#### Activity:
Search the material for the word "PHẨM" and report each line where it turns up.
======== Material supplied ========
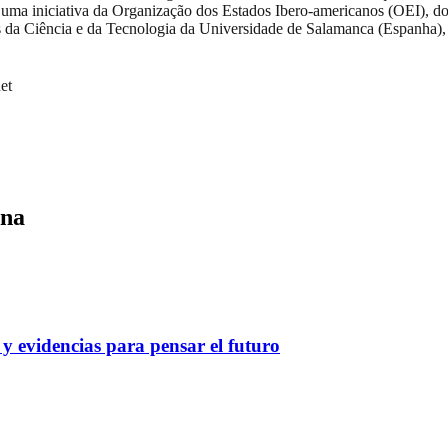
 é uma iniciativa da Organização dos Estados Ibero-americanos (OEI),
os da Ciência e da Tecnologia da Universidade de Salamanca (Espanha)
et
ina
y evidencias para pensar el futuro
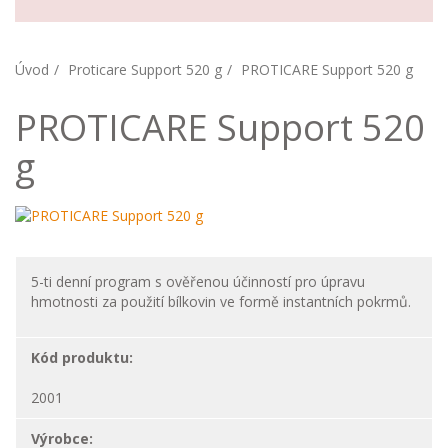
Úvod
Proticare Support 520 g
PROTICARE Support 520 g
PROTICARE Support 520
g
5-ti denní program s ověřenou účinností pro úpravu
hmotnosti za použití bílkovin ve formě instantních pokrmů.
Kód produktu:
2001
Výrobce:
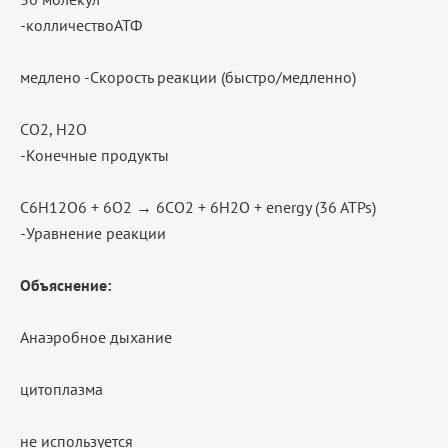
-колличествоАТФ
медлено -Скорость реакции (быстро/медленно)
СО2, Н2О
-Конечные продукты
C6H12O6 + 6O2 → 6CO2 + 6H2O + energy (36 ATPs)
-Уравнение реакции
Объяснение:
Анаэробное дыхание
цитоплазма
не используется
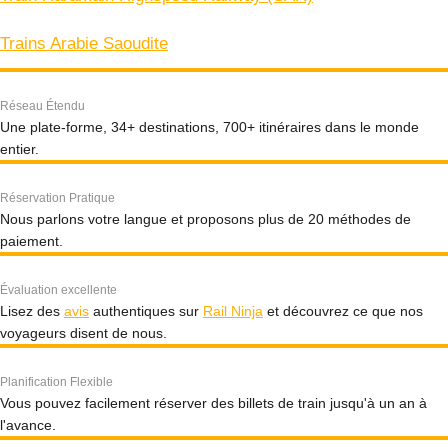
Trains Arabie Saoudite
Réseau Étendu
Une plate-forme, 34+ destinations, 700+ itinéraires dans le monde
entier.
Réservation Pratique
Nous parlons votre langue et proposons plus de 20 méthodes de
paiement.
Évaluation excellente
Lisez des
avis
authentiques sur
Rail Ninja
et découvrez ce que nos
voyageurs disent de nous.
Planification Flexible
Vous pouvez facilement réserver des billets de train jusqu'à un an à
l'avance.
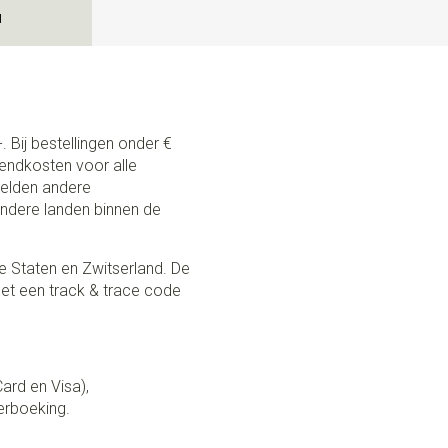
N
. Bij bestellingen onder €
zendkosten voor alle
 gelden andere
andere landen binnen de
e Staten en Zwitserland. De
et een track & trace code
Card en Visa),
erboeking.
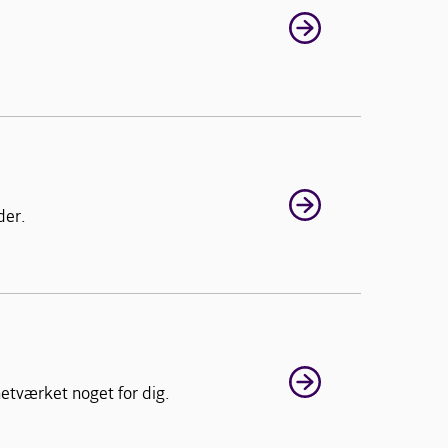
der.
etværket noget for dig.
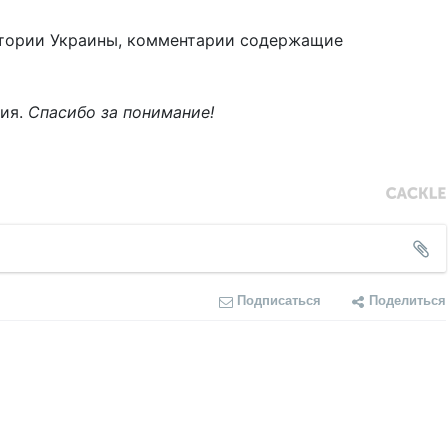
тории Украины, комментарии содержащие
ния.
Спасибо за понимание!
Подписаться
Поделиться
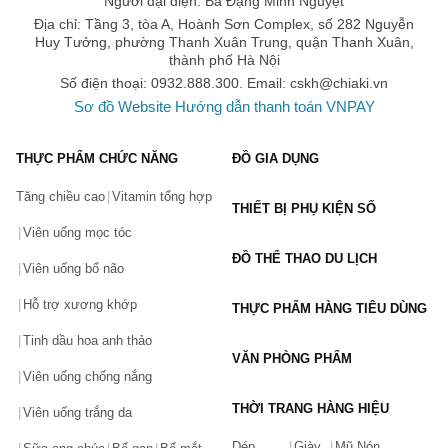
Người đại diện: Bà Đặng Minh Nguyệt
Địa chỉ: Tầng 3, tòa A, Hoành Sơn Complex, số 282 Nguyễn
Huy Tưởng, phường Thanh Xuân Trung, quận Thanh Xuân,
thành phố Hà Nội
Số điện thoại: 0932.888.300. Email:
cskh@chiaki.vn
Sơ đồ Website
Hướng dẫn thanh toán VNPAY
THỰC PHẨM CHỨC NĂNG
ĐỒ GIA DỤNG
Tăng chiều cao
Vitamin tổng hợp
THIẾT BỊ PHỤ KIỆN SỐ
Viên uống mọc tóc
ĐỒ THỂ THAO DU LỊCH
Viên uống bổ não
Hỗ trợ xương khớp
THỰC PHẨM HÀNG TIÊU DÙNG
Tinh dầu hoa anh thảo
VĂN PHÒNG PHẨM
Viên uống chống nắng
THỜI TRANG HÀNG HIỆU
Viên uống trắng da
Dép
Giày
Mũ Nón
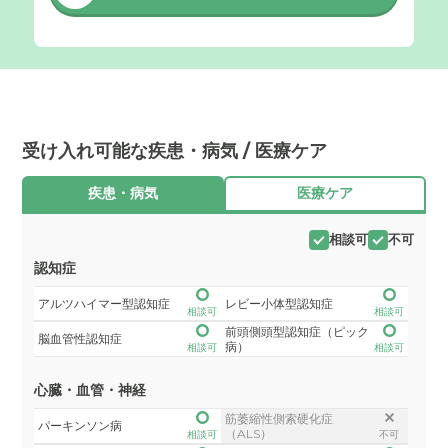
受け入れ可能な疾患・病気 / 医療ケア
疾患・病気
医療ケア
相談可
不可
認知症
アルツハイマー型認知症
レビー小体型認知症
相談可
相談可
前頭側頭型認知症（ピック
脳血管性認知症
病）
相談可
相談可
心臓・血管・神経
筋萎縮性側索硬化症
パーキンソン病
（ALS）
相談可
不可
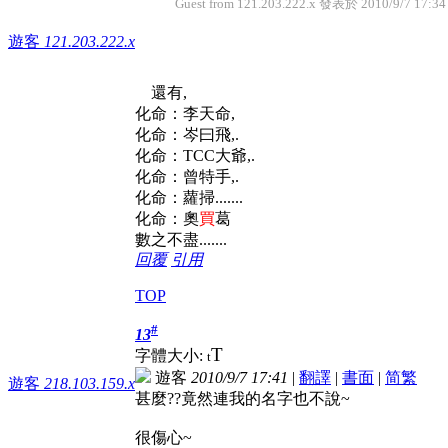
Guest from 121.203.222.x 發表於 2010/9/7 17:34
遊客
121.203.222.x
還有,
化命：李天命,
化命：岑曰飛,.
化命：TCC大爺,.
化命：曾特手,.
化命：蘿掃.......
化命：奧
買
葛
數之不盡.......
回覆
引用
TOP
#
13
T
字體大小:
t
遊客
2010/9/7 17:41
|
翻譯
|
書面
|
简
繁
遊客
218.103.159.x
甚麼??竟然連我的名字也不說~
很傷心~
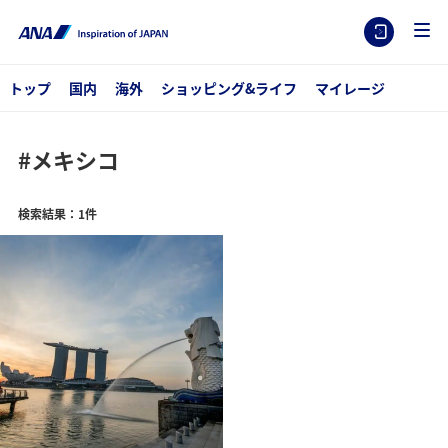
トップ
国内
海外
ショッピング&ライフ
マイレージ
#メキシコ
検索結果：1件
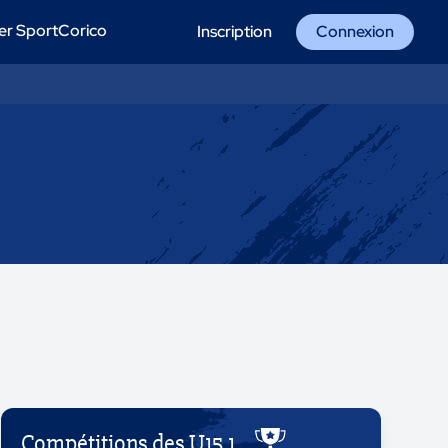
er SportCorico
Inscription
Connexion
Compétitions des U15 1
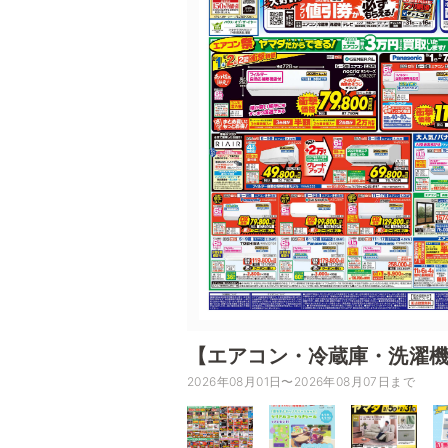
【エアコン・冷蔵庫・洗濯
2026年08月01日〜2026年08月07日まで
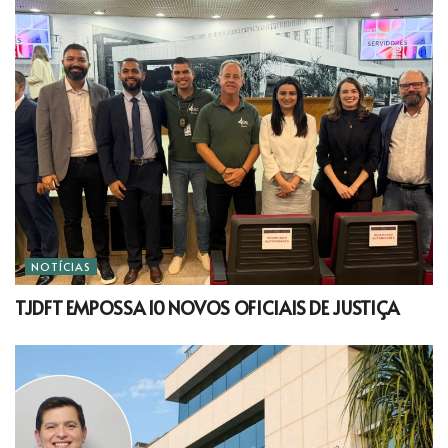
NOTÍCIAS
TJDFT EMPOSSA 10 NOVOS OFICIAIS DE JUSTIÇA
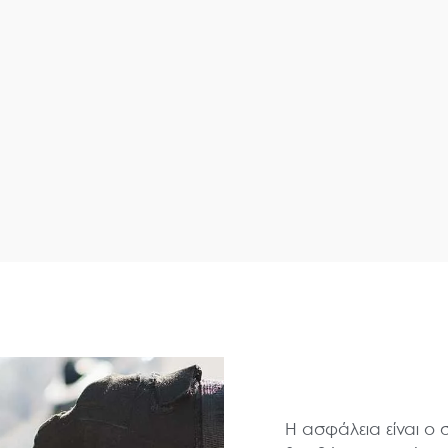
Η ασφάλεια είναι ο 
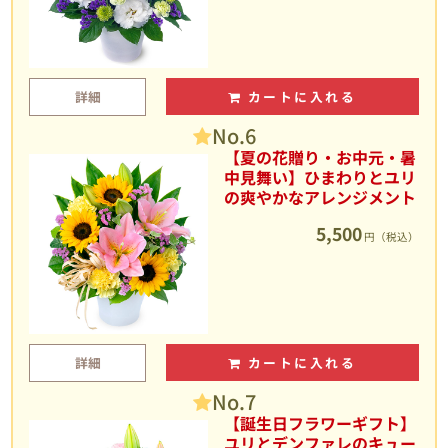
詳細
カートに入れる
No.6
【夏の花贈り・お中元・暑
中見舞い】ひまわりとユリ
の爽やかなアレンジメント
5,500
円（税込）
詳細
カートに入れる
No.7
【誕生日フラワーギフト】
ユリとデンファレのキュー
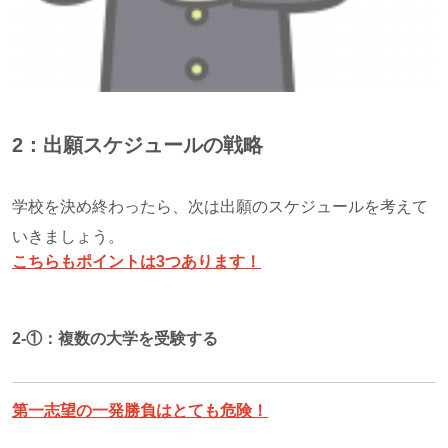
2：出願スケジュールの戦略
学校を決め終わったら、次は出願のスケジュールを考えて
いきましょう。
こちらもポイントは3つあります！
2-①：
複数の大学を受験する
第一志望の一発勝負はとても危険！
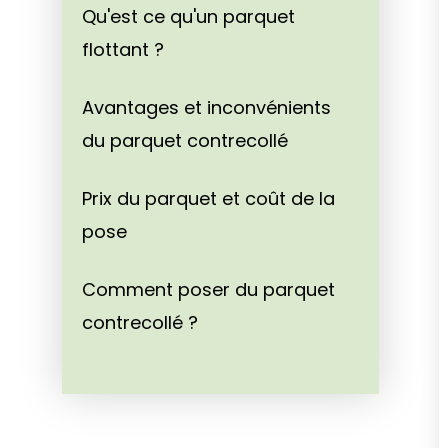
Qu'est ce qu'un parquet
flottant ?
Avantages et inconvénients
du parquet contrecollé
Prix du parquet et coût de la
pose
Comment poser du parquet
contrecollé ?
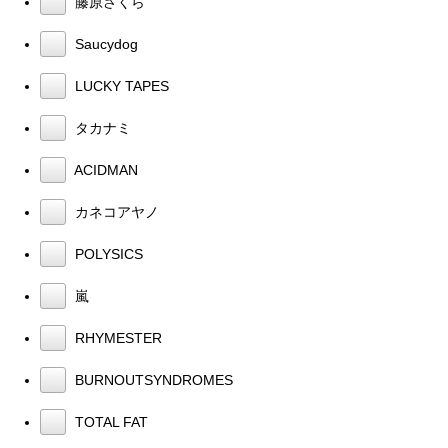
藤原さくら
Saucydog
LUCKY TAPES
タカナミ
ACIDMAN
カネコアヤノ
POLYSICS
嵐
RHYMESTER
BURNOUTSYNDROMES
TOTAL FAT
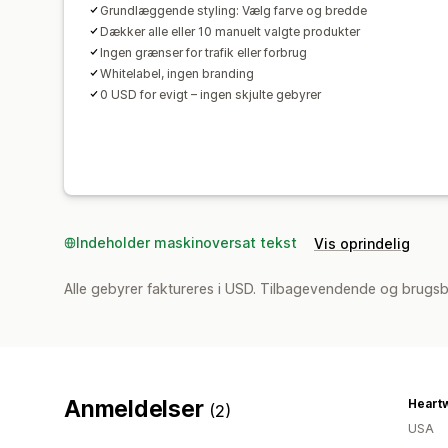
Grundlæggende styling: Vælg farve og bredde
Dækker alle eller 10 manuelt valgte produkter
Ingen grænser for trafik eller forbrug
Whitelabel, ingen branding
0 USD for evigt – ingen skjulte gebyrer
Indeholder maskinoversat tekst
Vis oprindelig
Alle gebyrer faktureres i USD. Tilbagevendende og brugsb
Anmeldelser
Heart
(2)
USA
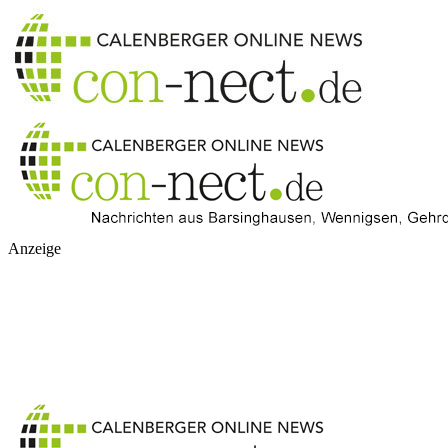
Anzeige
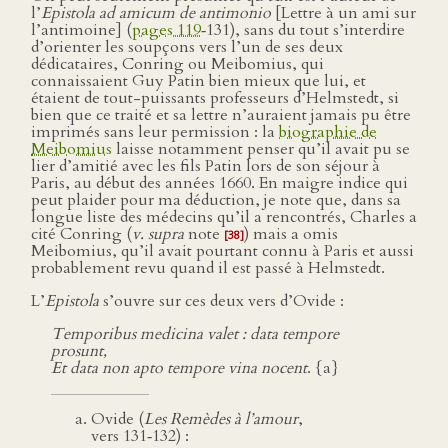
l’
Epistola ad amicum de antimonio
[Lettre à un ami sur
l’antimoine] (
pages 119
‑131), sans du tout s’interdire
d’orienter les soupçons vers l’un de ses deux
dédicataires, Conring ou Meibomius, qui
connaissaient Guy Patin bien mieux que lui, et
étaient de tout-puissants professeurs d’Helmstedt, si
bien que ce traité et sa lettre n’auraient jamais pu être
imprimés sans leur permission : la
biographie de
Meibomius
laisse notamment penser qu’il avait pu se
lier d’amitié avec les fils Patin lors de son séjour à
Paris, au début des années 1660. En maigre indice qui
peut plaider pour ma déduction, je note que, dans sa
longue liste des médecins qu’il a rencontrés, Charles a
cité Conring (
v. supra
note
) mais a omis
[38]
Meibomius, qu’il avait pourtant connu à Paris et aussi
probablement revu quand il est passé à Helmstedt.
L’
Epistola
s’ouvre sur ces deux vers d’Ovide :
Temporibus medicina valet : data tempore
prosunt,
Et data non apto tempore vina nocent
. {a}
Ovide (
Les Remèdes à l’amour
,
vers 131‑132) :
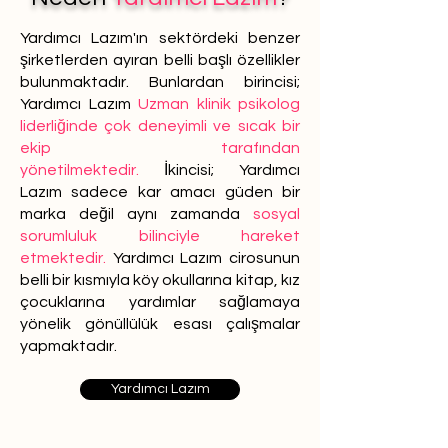
Yardımcı Lazım'ın sektördeki benzer
şirketlerden ayıran belli başlı özellikler
bulunmaktadır. Bunlardan birincisi;
Yardımcı Lazım
Uzman klinik psikolog
liderliğinde çok deneyimli ve sıcak bir
ekip tarafından
yönetilmektedir.
İkincisi; Yardımcı
Lazım sadece kar amacı güden bir
marka değil aynı zamanda
sosyal
sorumluluk bilinciyle hareket
etmektedir.
Yardımcı Lazım cirosunun
belli bir kısmıyla köy okullarına kitap, kız
çocuklarına yardımlar sağlamaya
yönelik gönüllülük esası çalışmalar
yapmaktadır.
Yardımcı Lazım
========
#### Written solution:
THỰC PHẨM CHỨC NĂNG
THỰC PHẨM HÀNG TIÊU DÙNG
VĂN PHÒNG PHẨM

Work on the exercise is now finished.